What is needed —
Return every entry from the listing below unaltered.

:: Extracted information ::

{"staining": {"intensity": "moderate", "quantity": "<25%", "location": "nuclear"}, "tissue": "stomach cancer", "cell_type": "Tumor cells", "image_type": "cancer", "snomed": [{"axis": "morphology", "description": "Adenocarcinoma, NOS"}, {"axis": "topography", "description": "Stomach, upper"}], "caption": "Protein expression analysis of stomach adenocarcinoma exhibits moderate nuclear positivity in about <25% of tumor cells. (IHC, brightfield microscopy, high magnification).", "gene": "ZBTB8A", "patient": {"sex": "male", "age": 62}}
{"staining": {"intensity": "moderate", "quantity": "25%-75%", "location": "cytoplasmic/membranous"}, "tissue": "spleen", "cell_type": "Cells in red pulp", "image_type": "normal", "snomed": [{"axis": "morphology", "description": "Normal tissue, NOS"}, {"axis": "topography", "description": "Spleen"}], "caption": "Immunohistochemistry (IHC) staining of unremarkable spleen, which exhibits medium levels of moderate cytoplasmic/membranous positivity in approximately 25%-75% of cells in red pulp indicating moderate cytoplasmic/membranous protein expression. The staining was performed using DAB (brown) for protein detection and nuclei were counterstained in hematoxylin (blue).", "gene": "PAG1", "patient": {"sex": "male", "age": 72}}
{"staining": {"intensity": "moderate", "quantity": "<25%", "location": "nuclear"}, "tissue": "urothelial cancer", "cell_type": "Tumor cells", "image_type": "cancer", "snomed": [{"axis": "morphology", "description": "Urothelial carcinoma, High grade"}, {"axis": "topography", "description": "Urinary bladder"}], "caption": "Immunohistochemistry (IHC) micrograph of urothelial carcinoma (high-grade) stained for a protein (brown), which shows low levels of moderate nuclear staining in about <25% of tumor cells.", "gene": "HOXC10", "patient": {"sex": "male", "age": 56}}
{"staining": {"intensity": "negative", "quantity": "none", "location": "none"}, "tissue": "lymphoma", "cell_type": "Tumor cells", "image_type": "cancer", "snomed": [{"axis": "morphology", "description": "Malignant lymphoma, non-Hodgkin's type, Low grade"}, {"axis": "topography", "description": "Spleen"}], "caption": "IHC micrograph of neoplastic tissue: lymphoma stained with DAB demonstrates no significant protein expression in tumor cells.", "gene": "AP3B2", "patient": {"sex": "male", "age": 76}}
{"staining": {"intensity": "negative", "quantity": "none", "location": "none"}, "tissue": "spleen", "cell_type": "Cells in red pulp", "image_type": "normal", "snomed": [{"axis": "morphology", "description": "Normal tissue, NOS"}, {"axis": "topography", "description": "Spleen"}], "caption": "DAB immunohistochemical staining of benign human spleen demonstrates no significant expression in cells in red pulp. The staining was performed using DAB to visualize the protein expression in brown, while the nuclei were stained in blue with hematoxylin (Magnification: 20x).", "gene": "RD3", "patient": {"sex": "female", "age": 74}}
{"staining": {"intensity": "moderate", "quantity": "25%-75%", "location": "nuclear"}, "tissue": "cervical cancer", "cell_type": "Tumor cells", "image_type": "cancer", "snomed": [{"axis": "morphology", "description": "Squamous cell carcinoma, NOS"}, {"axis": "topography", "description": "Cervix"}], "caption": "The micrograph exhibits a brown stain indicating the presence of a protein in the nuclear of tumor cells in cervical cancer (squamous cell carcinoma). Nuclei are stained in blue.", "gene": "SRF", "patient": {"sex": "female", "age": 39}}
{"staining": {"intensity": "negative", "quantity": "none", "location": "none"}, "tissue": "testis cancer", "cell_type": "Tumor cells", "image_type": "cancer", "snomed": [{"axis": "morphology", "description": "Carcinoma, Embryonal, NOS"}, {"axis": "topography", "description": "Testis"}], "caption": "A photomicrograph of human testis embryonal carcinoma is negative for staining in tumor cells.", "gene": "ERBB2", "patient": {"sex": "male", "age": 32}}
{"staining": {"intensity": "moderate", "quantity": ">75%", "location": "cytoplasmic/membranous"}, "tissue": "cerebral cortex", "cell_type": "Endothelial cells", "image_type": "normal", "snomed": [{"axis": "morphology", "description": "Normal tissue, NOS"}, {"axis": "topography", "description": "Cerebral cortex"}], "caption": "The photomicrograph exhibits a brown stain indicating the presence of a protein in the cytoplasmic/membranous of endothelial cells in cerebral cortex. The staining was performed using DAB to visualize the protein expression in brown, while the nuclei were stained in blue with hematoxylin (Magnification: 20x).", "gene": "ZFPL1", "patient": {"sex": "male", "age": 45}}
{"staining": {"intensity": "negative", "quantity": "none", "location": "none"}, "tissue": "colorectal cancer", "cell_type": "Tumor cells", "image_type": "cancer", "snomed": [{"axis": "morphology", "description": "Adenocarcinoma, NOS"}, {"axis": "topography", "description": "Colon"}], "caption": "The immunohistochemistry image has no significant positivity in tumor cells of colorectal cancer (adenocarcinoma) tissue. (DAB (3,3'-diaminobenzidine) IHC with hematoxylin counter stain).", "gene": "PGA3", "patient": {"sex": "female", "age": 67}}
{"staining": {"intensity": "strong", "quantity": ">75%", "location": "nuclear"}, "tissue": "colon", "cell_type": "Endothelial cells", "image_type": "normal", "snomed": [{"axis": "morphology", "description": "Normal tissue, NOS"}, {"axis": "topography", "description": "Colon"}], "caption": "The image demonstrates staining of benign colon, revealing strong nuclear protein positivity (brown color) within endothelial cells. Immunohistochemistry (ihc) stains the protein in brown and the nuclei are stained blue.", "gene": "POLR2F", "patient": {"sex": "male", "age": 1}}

:::

Expected output —
{"staining": {"intensity": "moderate", "quantity": "<25%", "location": "nuclear"}, "tissue": "stomach cancer", "cell_type": "Tumor cells", "image_type": "cancer", "snomed": [{"axis": "morphology", "description": "Adenocarcinoma, NOS"}, {"axis": "topography", "description": "Stomach, upper"}], "caption": "Protein expression analysis of stomach adenocarcinoma exhibits moderate nuclear positivity in about <25% of tumor cells. (IHC, brightfield microscopy, high magnification).", "gene": "ZBTB8A", "patient": {"sex": "male", "age": 62}}
{"staining": {"intensity": "moderate", "quantity": "25%-75%", "location": "cytoplasmic/membranous"}, "tissue": "spleen", "cell_type": "Cells in red pulp", "image_type": "normal", "snomed": [{"axis": "morphology", "description": "Normal tissue, NOS"}, {"axis": "topography", "description": "Spleen"}], "caption": "Immunohistochemistry (IHC) staining of unremarkable spleen, which exhibits medium levels of moderate cytoplasmic/membranous positivity in approximately 25%-75% of cells in red pulp indicating moderate cytoplasmic/membranous protein expression. The staining was performed using DAB (brown) for protein detection and nuclei were counterstained in hematoxylin (blue).", "gene": "PAG1", "patient": {"sex": "male", "age": 72}}
{"staining": {"intensity": "moderate", "quantity": "<25%", "location": "nuclear"}, "tissue": "urothelial cancer", "cell_type": "Tumor cells", "image_type": "cancer", "snomed": [{"axis": "morphology", "description": "Urothelial carcinoma, High grade"}, {"axis": "topography", "description": "Urinary bladder"}], "caption": "Immunohistochemistry (IHC) micrograph of urothelial carcinoma (high-grade) stained for a protein (brown), which shows low levels of moderate nuclear staining in about <25% of tumor cells.", "gene": "HOXC10", "patient": {"sex": "male", "age": 56}}
{"staining": {"intensity": "negative", "quantity": "none", "location": "none"}, "tissue": "lymphoma", "cell_type": "Tumor cells", "image_type": "cancer", "snomed": [{"axis": "morphology", "description": "Malignant lymphoma, non-Hodgkin's type, Low grade"}, {"axis": "topography", "description": "Spleen"}], "caption": "IHC micrograph of neoplastic tissue: lymphoma stained with DAB demonstrates no significant protein expression in tumor cells.", "gene": "AP3B2", "patient": {"sex": "male", "age": 76}}
{"staining": {"intensity": "negative", "quantity": "none", "location": "none"}, "tissue": "spleen", "cell_type": "Cells in red pulp", "image_type": "normal", "snomed": [{"axis": "morphology", "description": "Normal tissue, NOS"}, {"axis": "topography", "description": "Spleen"}], "caption": "DAB immunohistochemical staining of benign human spleen demonstrates no significant expression in cells in red pulp. The staining was performed using DAB to visualize the protein expression in brown, while the nuclei were stained in blue with hematoxylin (Magnification: 20x).", "gene": "RD3", "patient": {"sex": "female", "age": 74}}
{"staining": {"intensity": "moderate", "quantity": "25%-75%", "location": "nuclear"}, "tissue": "cervical cancer", "cell_type": "Tumor cells", "image_type": "cancer", "snomed": [{"axis": "morphology", "description": "Squamous cell carcinoma, NOS"}, {"axis": "topography", "description": "Cervix"}], "caption": "The micrograph exhibits a brown stain indicating the presence of a protein in the nuclear of tumor cells in cervical cancer (squamous cell carcinoma). Nuclei are stained in blue.", "gene": "SRF", "patient": {"sex": "female", "age": 39}}
{"staining": {"intensity": "negative", "quantity": "none", "location": "none"}, "tissue": "testis cancer", "cell_type": "Tumor cells", "image_type": "cancer", "snomed": [{"axis": "morphology", "description": "Carcinoma, Embryonal, NOS"}, {"axis": "topography", "description": "Testis"}], "caption": "A photomicrograph of human testis embryonal carcinoma is negative for staining in tumor cells.", "gene": "ERBB2", "patient": {"sex": "male", "age": 32}}
{"staining": {"intensity": "moderate", "quantity": ">75%", "location": "cytoplasmic/membranous"}, "tissue": "cerebral cortex", "cell_type": "Endothelial cells", "image_type": "normal", "snomed": [{"axis": "morphology", "description": "Normal tissue, NOS"}, {"axis": "topography", "description": "Cerebral cortex"}], "caption": "The photomicrograph exhibits a brown stain indicating the presence of a protein in the cytoplasmic/membranous of endothelial cells in cerebral cortex. The staining was performed using DAB to visualize the protein expression in brown, while the nuclei were stained in blue with hematoxylin (Magnification: 20x).", "gene": "ZFPL1", "patient": {"sex": "male", "age": 45}}
{"staining": {"intensity": "negative", "quantity": "none", "location": "none"}, "tissue": "colorectal cancer", "cell_type": "Tumor cells", "image_type": "cancer", "snomed": [{"axis": "morphology", "description": "Adenocarcinoma, NOS"}, {"axis": "topography", "description": "Colon"}], "caption": "The immunohistochemistry image has no significant positivity in tumor cells of colorectal cancer (adenocarcinoma) tissue. (DAB (3,3'-diaminobenzidine) IHC with hematoxylin counter stain).", "gene": "PGA3", "patient": {"sex": "female", "age": 67}}
{"staining": {"intensity": "strong", "quantity": ">75%", "location": "nuclear"}, "tissue": "colon", "cell_type": "Endothelial cells", "image_type": "normal", "snomed": [{"axis": "morphology", "description": "Normal tissue, NOS"}, {"axis": "topography", "description": "Colon"}], "caption": "The image demonstrates staining of benign colon, revealing strong nuclear protein positivity (brown color) within endothelial cells. Immunohistochemistry (ihc) stains the protein in brown and the nuclei are stained blue.", "gene": "POLR2F", "patient": {"sex": "male", "age": 1}}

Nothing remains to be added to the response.